--- Dataset content Enclosed Below ---
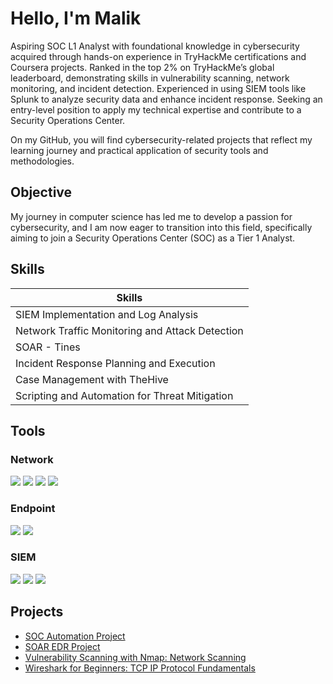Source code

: # Hello, I'm Malik


Aspiring SOC L1 Analyst with foundational knowledge in cybersecurity acquired through hands-on experience in TryHackMe certifications and Coursera projects. Ranked in the top 2% on TryHackMe’s global leaderboard, demonstrating skills in vulnerability scanning, network monitoring, and incident detection. Experienced in using SIEM tools like Splunk to analyze security data and enhance incident response. Seeking an entry-level position to apply my technical expertise and contribute to a Security Operations Center.

On my GitHub, you will find cybersecurity-related projects that reflect my learning journey and practical application of security tools and methodologies.

## Objective

My journey in computer science has led me to develop a passion for cybersecurity, and I am now eager to transition into this field, specifically aiming to join a Security Operations Center (SOC) as a Tier 1 Analyst.

## Skills


| Skills                                       
|-----------------------------------------------
| SIEM Implementation and Log Analysis          
| Network Traffic Monitoring and Attack Detection 
| SOAR - Tines         
| Incident Response Planning and Execution      
| Case Management with TheHive                  
| Scripting and Automation for Threat Mitigation 

## Tools


### Network
<div>
    <img src="https://img.shields.io/badge/-Nmap-4EAA25?&style=for-the-badge&logo=Nmap&logoColor=white" />
    <img src="https://img.shields.io/badge/-Wireshark-1679A7?&style=for-the-badge&logo=Wireshark&logoColor=white" />
    <img src="https://img.shields.io/badge/-Suricata-EF3B2D?&style=for-the-badge&logo=Suricata&logoColor=white" />
    <img src="https://img.shields.io/badge/-Zeek-777BB4?&style=for-the-badge&logo=Zeek&logoColor=white" />
</div>

### Endpoint
<div>
    <img src="https://img.shields.io/badge/-Microsoft_Defender_for_Endpoint-00A4EF?&style=for-the-badge&logo=Microsoft&logoColor=white" />
    <img src="https://img.shields.io/badge/-Velociraptor-4B275F?&style=for-the-badge&logo=Velociraptor&logoColor=white" />
</div>

### SIEM
<div>
    <img src="https://img.shields.io/badge/-Splunk-000000?&style=for-the-badge&logo=Splunk&logoColor=white" />
    <img src="https://img.shields.io/badge/-Elastic-005571?&style=for-the-badge&logo=Elastic&logoColor=white" />
    <img src="https://img.shields.io/badge/-Kibana-005571?&style=for-the-badge&logo=Kibana&logoColor=white" />
</div>



## Projects
- [SOC Automation Project](https://github.com/malikmohmd/SOC-Automation-Project-Home-Lab)
- [SOAR EDR Project](https://github.com/malikmohmd/SOAR-EDR-Project)
- [Vulnerability Scanning with Nmap: Network Scanning](https://github.com/malikmohmd/Vulnerability-Scanning-with-Nmap-Network-Scanning)
- [Wireshark for Beginners: TCP IP Protocol Fundamentals](https://github.com/malikmohmd/Wireshark-for-Beginners-TCP-IP-Protocol-Fundamentals)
--- End of Enclosed Dataset content ---
## Request
Select every line of the data above that contains the string "SOAR", and copy each one in full.

## Answer for the task
| SOAR - Tines         
- [SOAR EDR Project](https://github.com/malikmohmd/SOAR-EDR-Project)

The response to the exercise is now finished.